§ Quoted text
+++
I still can't think of one that sticks out above the rest, but a few here:

- Festival called Knockengorroch the year before last, in beautiful Scottish valley, gorgeous night, Peatbog Faeries playing. Someone was lighting nightlights and attaching them to helium balloons and letting them fly off, and I was *completely* caned. Felt like I was flying.

- Coming back from London in the train, having met a girl who kind of screwed me up rather a lot. Listening to XTC - Summer's Cauldron, sun suddenly came out just before it hit the horizon, and everything just went beautiful. Sigh.

- Seeing Northern Lights for first time from the house we'd just moved into in Aberdeenshire. Lying on the grass with a whiskey and a small spliff, listening to (again) Peatbog Faeries, watching coloured lights in the sky. Mmm, yeah.

- Spending an afternoon lying in bed with Wifey about a month after we'd first met, drifting in and out of sleep with Simon and Garfunkel playing in background.

- Ceilidh dancing, new year 2003, whirling wifey around during the last dance. In fact, that might be the best moment now that I think about it.

Awaiting moment no.5, which is birth of Trumpet Jnr, due 4th August. Life is great, really.

EDIT - ooh, and a whole summer when I was 18 and on the dole. Would sign on once a fortnight, then spend the rest of the time playing tennis, sunbathing, driving my Fiat Uno around, listening to Belle and Sebastian and getting stoned. God, it was great.
(, Mon 14 Mar 2005, 20:38, Reply)
Yet another sunset...
...but I was 3000m up, on the edge of the Teide caldera (Tenerife), with the tops of the clouds about 1m below me. I watched the whole thing and was then amazed how clear the stars were at that altitude.

Mixed feelings about the fact that the only reason I was there was due a slave-driver of a lecturer who thought nothing of working by torchlight.
(, Mon 14 Mar 2005, 20:33, Reply)
It was that favourite summer...
after A levels, before University, when I was truly care free. No deadlines, no hassles, just endless summer days.
+++
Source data

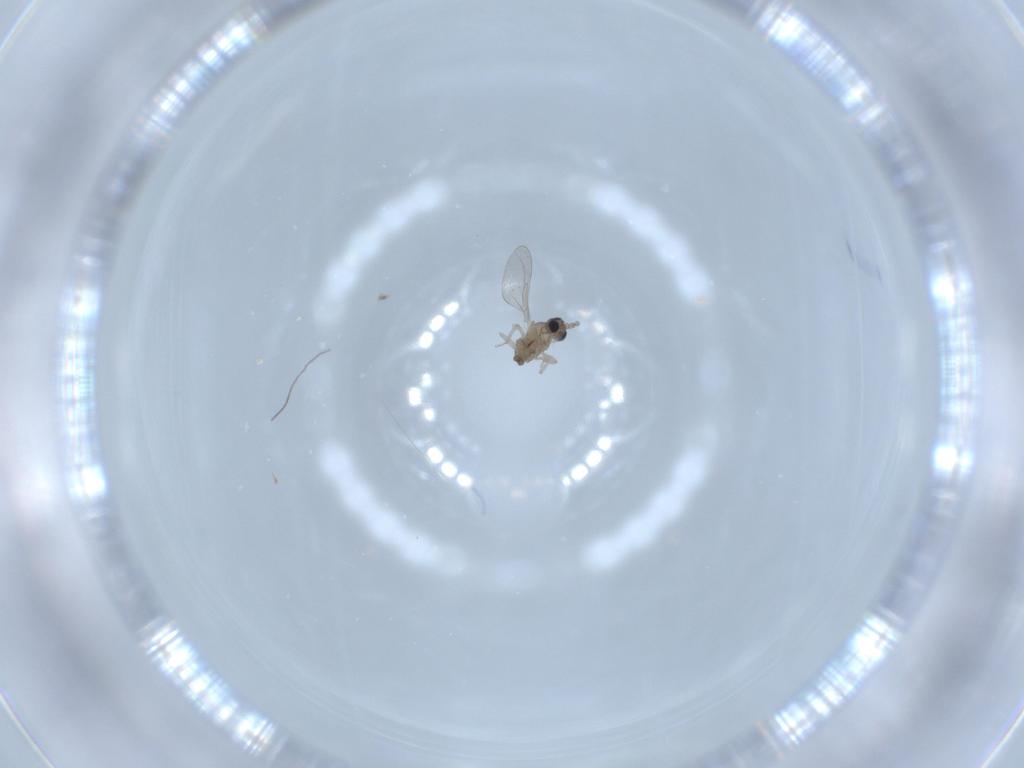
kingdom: Animalia
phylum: Arthropoda
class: Insecta
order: Diptera
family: Cecidomyiidae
+++
§ Set problem
Summarize the posts about favorite moments in two sentences. The records are separate material from the text.

§ Written answer
One post lists several treasured moments, including a night at the Knockengorroch festival with Peatbog Faeries playing, seeing the Northern Lights from a new home in Aberdeenshire, and ceilidh dancing with Wifey at new year 2003, and it looks ahead to the birth of Trumpet Jnr, due 4th August. Another post recalls watching a sunset from 3000m up on the edge of the Teide caldera in Tenerife, and a further one remembers the carefree summer after A levels and before University.